Он рассматривал текст на экране компьютера. И снова это была только половина правды – он просто захотел взять реванш у Линды за те унижения, которым она его подвергла.
Он даже не увидел, а почувствовал, как Паскаль покачал головой.:
– Наверное, ты ненормальный. Если я найду после всего мертвую жабу в почтовом ящике, то буду по крайней мере знать, кому бросить кусок собачьего дерьма в окно.
Йона подавил в себе желание рассмеяться, зато Паксаль радостно тихонько хихикал:
– Но все же я бы так сильно не волновался. Предположим, что у мертвого профессора действительно что-то было с Линдой, и после твоего письма они оба испугались, что это обнаружится. Что было бы дальше? Ты думаешь, что у профессора от этого мог случиться инфаркт? Или он попытался бы расстаться с Линдой, а она убила бы его за это?
Йона в нерешительности пожал плечами:
– Нет, но…
Паскаль прервал его:
– А этот тип был женат?
Йона вспомнил о конверте в его кармане. Беата Лихтенбергер.
– Да, он был женат. А вот были ли у него дети, я не знаю.
Оставаясь равнодушным, Паскаль поднял с ковра зеленого мармеладного мишку и сунул его в рот.
– Ну, тогда его, наверное, замочила его старуха. Но ей же ты не передавал письмецо? Или передавал?

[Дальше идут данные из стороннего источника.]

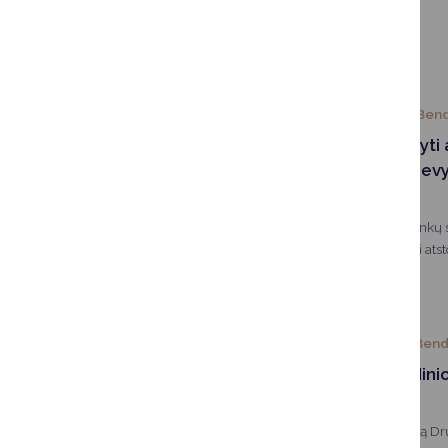
nevyriausybinių organiza
lankėsi Vilniaus arkivys
2026-02-26
Bend
Kviečiame siūlyti 
savivaldybės nevy
tarybą
Kviečiame Druskininkų 
organizacijas siūlyti at
nevyriausybinių organiz
nevyriausybinių organiz
trukmė – dveji metai.
2026-01-07
Bend
Išrinktos Kalėdin
laimėtojos
Jau keturioliktą kartą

Йона рассмеялся, впервые с тех пор, как узнал о смерти Лихтенбергера. Все, что говорил Паскаль, было логичным. Это было простым совпадением. Любовная связь между преподавателями и студентами только тогда становилась проблемой, когда одна из сторон начинала этим злоупотреблять. Но это был совсем другой случай, так как Линда не была студенткой Лихтенбергера.
Часть тяжести, которая уже несколько часов давила на душу Йоны, ушла. То, что он связал раздачу своих писем со смертью профессора, было в принципе нормально. Просто дело было в том, что оба этих события по времени произошли практически одно за другим.
Оставалось непонятным, что же стало причиной вчерашнего состояния Линды, которое запечатлел Эланус. Чуть позже Йона снова посмотрит эту запись. Скорее всего, тому, что происходило на экране, найдется свое объяснение, которое не будет иметь ничего общего с тем, что стояло в его записке: Я знаю твой секрет.
Внизу открылась и с шумом закрылась дверь. По-видимому, это была Керстин, голова которой действительно через полминуты появилась в дверях комнаты Йоны.
– Кто-то тоже уже дома? Тебя тоже пригнал домой переполох в кампусе? А, привет, Паскаль.
– Переполох? – Йона равнодушно пожал плечами. Сегодня утром еще не было никакого переполоха. – А что случилось?
– Только не говори, что ты не знаешь. Один из твоих преподавателей, этот симпатичный учитель математики, Лихтенбергер, ты правда не слышал?
– Нет, слышал. Он умер, я знаю. Поэтому и не состоялись лекции.
Керстин прислонилась к дверному проему:
– Точно. А ты знаешь, каким образом он умер?
Йона не был уверен, что хотел это услышать. Взгляд Керстин сверкал от предвкушения сенсации. Это было не в пользу версии о сердечном приступе.
Керстин не стала ожидать его ответа:
– Он повесился в одной из аудиторий. На буксировочном тросе своей машины.
Йона почувствовал, как горит его лицо. Повесился. Внезапно случайное совпадение перестало быть той возможностью, в которую он мог поверить.
Керстин явно неправильно поняла выражение лица Йоны.
– Мне очень жаль, – казала она, и это прозвучало честно. – Тебе он, наверное, нравился? Ну конечно, он был любим многими студентами. Но, видимо, не всеми. – Она сделала паузу, желая заинтриговать парней, что ей почти удалось. Она посмотрела сначала в глаза Паскаля, а потом Йоны: – Ходят слухи, что кто-то пытался его шантажировать.